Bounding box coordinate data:
################

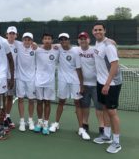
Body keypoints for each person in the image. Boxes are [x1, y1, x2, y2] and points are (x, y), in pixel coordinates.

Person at [49, 33, 90, 140]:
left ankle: (81, 128)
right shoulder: (58, 49)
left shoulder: (75, 51)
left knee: (77, 103)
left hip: (75, 81)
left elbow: (79, 69)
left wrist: (81, 84)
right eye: (61, 39)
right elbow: (49, 45)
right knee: (61, 101)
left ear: (69, 40)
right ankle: (56, 123)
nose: (63, 41)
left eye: (65, 39)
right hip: (62, 80)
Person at [92, 22, 122, 153]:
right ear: (93, 32)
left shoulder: (108, 46)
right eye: (95, 30)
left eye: (100, 30)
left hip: (111, 84)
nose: (97, 32)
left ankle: (116, 142)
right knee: (104, 107)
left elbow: (115, 65)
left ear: (104, 31)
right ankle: (106, 136)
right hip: (101, 82)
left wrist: (107, 84)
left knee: (112, 112)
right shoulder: (98, 44)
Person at [77, 32, 104, 137]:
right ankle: (85, 125)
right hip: (83, 85)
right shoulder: (76, 50)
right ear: (78, 41)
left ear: (89, 40)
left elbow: (109, 45)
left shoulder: (95, 50)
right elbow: (61, 46)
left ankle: (102, 128)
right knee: (85, 106)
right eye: (81, 39)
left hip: (97, 85)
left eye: (85, 38)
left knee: (99, 107)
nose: (83, 40)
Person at [34, 33, 59, 135]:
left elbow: (65, 46)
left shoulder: (56, 50)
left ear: (52, 40)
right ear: (42, 40)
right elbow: (27, 45)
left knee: (47, 102)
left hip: (50, 82)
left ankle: (46, 123)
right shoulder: (37, 50)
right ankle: (39, 122)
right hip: (38, 80)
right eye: (45, 39)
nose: (47, 40)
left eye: (49, 39)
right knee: (39, 102)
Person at [16, 32, 36, 132]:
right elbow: (7, 40)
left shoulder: (35, 48)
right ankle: (22, 121)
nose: (27, 41)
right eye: (25, 39)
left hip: (31, 79)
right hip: (20, 78)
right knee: (20, 99)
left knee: (31, 100)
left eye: (29, 39)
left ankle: (30, 120)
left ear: (32, 41)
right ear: (22, 40)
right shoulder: (18, 45)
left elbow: (50, 46)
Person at [3, 26, 19, 129]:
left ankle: (7, 117)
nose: (11, 35)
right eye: (10, 33)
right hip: (2, 75)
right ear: (6, 34)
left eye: (13, 33)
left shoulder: (19, 44)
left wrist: (34, 44)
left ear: (16, 35)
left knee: (10, 97)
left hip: (13, 76)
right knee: (2, 97)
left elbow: (32, 44)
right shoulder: (2, 43)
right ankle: (2, 117)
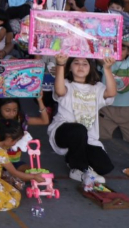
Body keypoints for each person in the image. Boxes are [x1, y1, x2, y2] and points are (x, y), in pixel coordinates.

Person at [48, 55, 117, 183]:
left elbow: (111, 93)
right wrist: (60, 64)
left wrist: (107, 68)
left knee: (105, 167)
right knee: (79, 130)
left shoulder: (97, 87)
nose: (80, 66)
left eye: (85, 63)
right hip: (63, 132)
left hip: (88, 138)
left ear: (91, 68)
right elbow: (59, 90)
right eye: (76, 63)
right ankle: (77, 168)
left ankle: (82, 164)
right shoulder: (66, 84)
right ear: (69, 67)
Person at [99, 37, 129, 145]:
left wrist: (115, 39)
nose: (117, 52)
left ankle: (126, 123)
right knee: (100, 136)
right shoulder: (105, 62)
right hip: (107, 107)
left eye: (122, 49)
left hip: (127, 109)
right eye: (114, 49)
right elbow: (99, 46)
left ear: (128, 51)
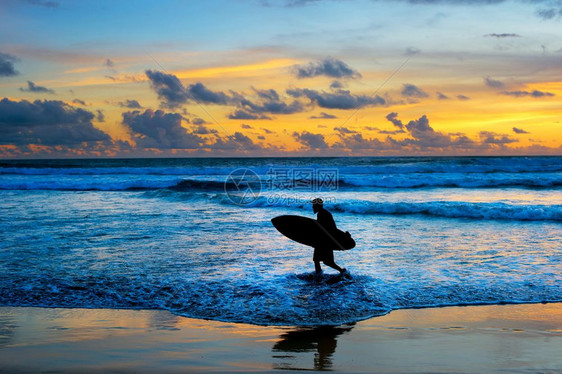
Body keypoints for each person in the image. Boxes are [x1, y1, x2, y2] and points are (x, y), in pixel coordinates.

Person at [312, 198, 346, 275]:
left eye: (314, 205)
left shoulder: (322, 214)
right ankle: (341, 271)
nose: (313, 207)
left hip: (325, 241)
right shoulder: (323, 213)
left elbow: (322, 228)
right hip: (326, 240)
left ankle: (319, 275)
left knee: (321, 260)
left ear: (318, 205)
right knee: (325, 261)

################

Work task:
With the pictures excluded, the records are to be reproduced exactly.

Response:
Body keypoints for each person in the image. Boxes are [x1, y1, x2, y2] and points are (x, y), in pixel coordinates.

Person at [49, 33, 90, 140]:
left ankle: (81, 128)
right shoulder: (58, 49)
left shoulder: (75, 51)
left knee: (77, 103)
left hip: (75, 81)
left elbow: (79, 69)
left wrist: (81, 84)
right eye: (61, 39)
right elbow: (49, 45)
right knee: (61, 101)
left ear: (69, 40)
right ankle: (56, 123)
nose: (63, 41)
left eye: (65, 39)
right hip: (62, 80)
Person at [92, 22, 122, 153]:
right ear: (93, 32)
left shoulder: (108, 46)
right eye: (95, 30)
left eye: (100, 30)
left hip: (111, 84)
nose: (97, 32)
left ankle: (116, 142)
right knee: (104, 107)
left elbow: (115, 65)
left ear: (104, 31)
right ankle: (106, 136)
right hip: (101, 82)
left wrist: (107, 84)
left knee: (112, 112)
right shoulder: (98, 44)
Person at [77, 32, 104, 137]:
right ankle: (85, 125)
right hip: (83, 85)
right shoulder: (76, 50)
right ear: (78, 41)
left ear: (89, 40)
left elbow: (109, 45)
left shoulder: (95, 50)
right elbow: (61, 46)
left ankle: (102, 128)
right knee: (85, 106)
right eye: (81, 39)
left hip: (97, 85)
left eye: (85, 38)
left knee: (99, 107)
nose: (83, 40)
Person at [34, 33, 59, 135]:
left elbow: (65, 46)
left shoulder: (56, 50)
left ear: (52, 40)
right ear: (42, 40)
right elbow: (27, 45)
left knee: (47, 102)
left hip: (50, 82)
left ankle: (46, 123)
right shoulder: (37, 50)
right ankle: (39, 122)
right hip: (38, 80)
right eye: (45, 39)
nose: (47, 40)
left eye: (49, 39)
right knee: (39, 102)
Person at [16, 32, 36, 132]:
right elbow: (7, 40)
left shoulder: (35, 48)
right ankle: (22, 121)
nose: (27, 41)
right eye: (25, 39)
left hip: (31, 79)
right hip: (20, 78)
right knee: (20, 99)
left knee: (31, 100)
left eye: (29, 39)
left ankle: (30, 120)
left ear: (32, 41)
right ear: (22, 40)
right shoulder: (18, 45)
left elbow: (50, 46)
Person at [3, 26, 19, 129]:
left ankle: (7, 117)
nose: (11, 35)
right eye: (10, 33)
right hip: (2, 75)
right ear: (6, 34)
left eye: (13, 33)
left shoulder: (19, 44)
left wrist: (34, 44)
left ear: (16, 35)
left knee: (10, 97)
left hip: (13, 76)
right knee: (2, 97)
left elbow: (32, 44)
right shoulder: (2, 43)
right ankle: (2, 117)
Body keypoints for each person in the image. Boxes are [x1, y1, x2, y2] and points are (x, y), in pixel coordinates.

Person at [48, 55, 117, 183]:
left elbow: (111, 93)
right wrist: (60, 64)
left wrist: (107, 68)
left knee: (105, 167)
right knee: (79, 130)
left shoulder: (97, 87)
nose: (80, 66)
left eye: (85, 63)
right hip: (63, 132)
left hip: (88, 138)
left ear: (91, 68)
right elbow: (59, 90)
right eye: (76, 63)
right ankle: (77, 168)
left ankle: (82, 164)
right shoulder: (66, 84)
right ear: (69, 67)
Person at [99, 37, 129, 145]:
left wrist: (115, 39)
nose: (117, 52)
left ankle: (126, 123)
right knee: (100, 136)
right shoulder: (105, 62)
right hip: (107, 107)
left eye: (122, 49)
left hip: (127, 109)
right eye: (114, 49)
right elbow: (99, 46)
left ear: (128, 51)
Body keypoints for each person in the image. Boxes are [x1, y1, x2, y2] and points are (x, y), in pixel coordinates.

Person at [312, 198, 346, 275]:
left eye: (314, 205)
left shoulder: (322, 214)
right ankle: (341, 271)
nose: (313, 207)
left hip: (325, 241)
right shoulder: (323, 213)
left elbow: (322, 228)
right hip: (326, 240)
left ankle: (319, 275)
left knee: (321, 260)
left ear: (318, 205)
right knee: (325, 261)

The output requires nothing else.